Passage du document:
Aux yeux du Gouvernement, aucun des requérants ne paraissait spécialement menacé. Les risques étaient, pour l’essentiel, diffus et identiques à ceux que connaissaient d’autres jeunes hommes pris comme eux dans une conjoncture de désordres civils. Ils résultaient du contexte général à Sri Lanka et valaient pour tous les non-combattants. En février 1988, la situation s’était du reste améliorée dans le nord et l’est de l’île, comme en témoignait le programme de rapatriement volontaire des réfugiés tamouls élaboré par le HCR.
Le Gouvernement aurait examiné avec soin tous les renseignements dont il disposait et toutes les interventions effectuées auprès de lui en faveur des requérants. Les éléments résumés plus haut l’auraient amené à juger que les intéressés n’avaient pas établi l’existence d’un risque assez important de mauvais traitements, ni d’un lien de causalité suffisamment net entre leur renvoi et tout mauvais traitement pouvant avoir eu lieu. Dès lors, la décision de les refouler ne saurait passer pour déraisonnable ou arbitraire.
106. La majorité de la Commission arrive à une conclusion analogue: selon elle, l’instabilité générale à Sri Lanka créait dans certains secteurs des risques pour tous les non-combattants et les requérants n’avaient pas couru de dangers personnels plus grands à leur retour en février 1988.
2. Examen par la Cour des questions en litige
a) Comment apprécier l’existence d’un risque de mauvais traitements
107. Dans son arrêt Cruz Varas précité, la Cour a jugé pertinents en la matière les principes suivants (série A no 201, pp. 29-31, paras. 75-76 et 83):
1) afin de déterminer s’il y a des motifs sérieux et avérés de croire à un risque réel de traitements incompatibles avec l’article 3 (art. 3), elle s’appuie sur l’ensemble des éléments qu’on lui fournit ou, au besoin, qu’elle se procure d’office;
2) dans une telle affaire, un État contractant assume une responsabilité au titre de l’article 3 (art. 3) pour avoir exposé quelqu’un au risque de mauvais traitements. En contrôlant l’existence de ce risque, il faut donc se référer par priorité aux circonstances dont l’État en cause avait ou devait avoir connaissance au moment de l’expulsion, mais cela n’empêche pas la Cour de tenir compte de renseignements ultérieurs; ils peuvent servir à confirmer ou infirmer la manière dont la Partie contractante concernée a jugé du bien-fondé des craintes d’un requérant;
3) pour tomber sous le coup de l’article 3 (art. 3), un mauvais traitement doit atteindre un minimum de gravité. L’appréciation de ce minimum est relative par essence; elle dépend de l’ensemble des données de la cause.

Votre consigne:
Poursuivez le passage sur le renvoi des requérants vers Sri Lanka à partir de sa dernière phrase.

Extrait de données:
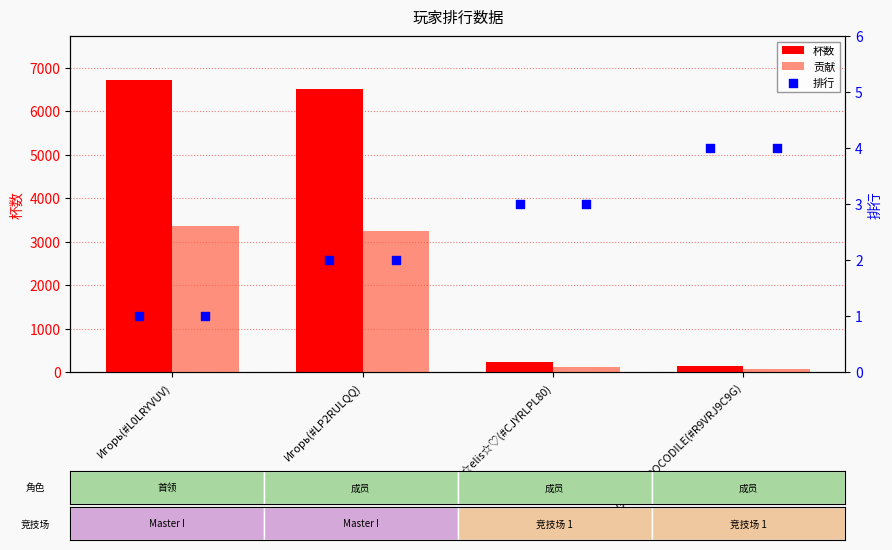

At how many categories does at least one series exceed 3767?

2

Corrigé:
108. En vue d’apprécier l’existence, à l’époque considérée, d’un risque de traitements contraires à l’article 3 (art. 3), la Cour se doit d’appliquer des critères rigoureux, eu égard au caractère absolu de cette disposition et au fait qu’elle consacre l’une des valeurs fondamentales des sociétés démocratiques formant le Conseil de l’Europe (arrêt Soering du 7 juillet 1989, série A no161, p. 34, par. 88). Il résulte des principes énumérés ci- dessus que l’examen de la question doit se concentrer en l’espèce sur les conséquences prévisibles du renvoi des requérants à Sri Lanka, compte tenu de la situation générale dans l’île en février 1988 et des circonstances propres au cas de chacun d’eux.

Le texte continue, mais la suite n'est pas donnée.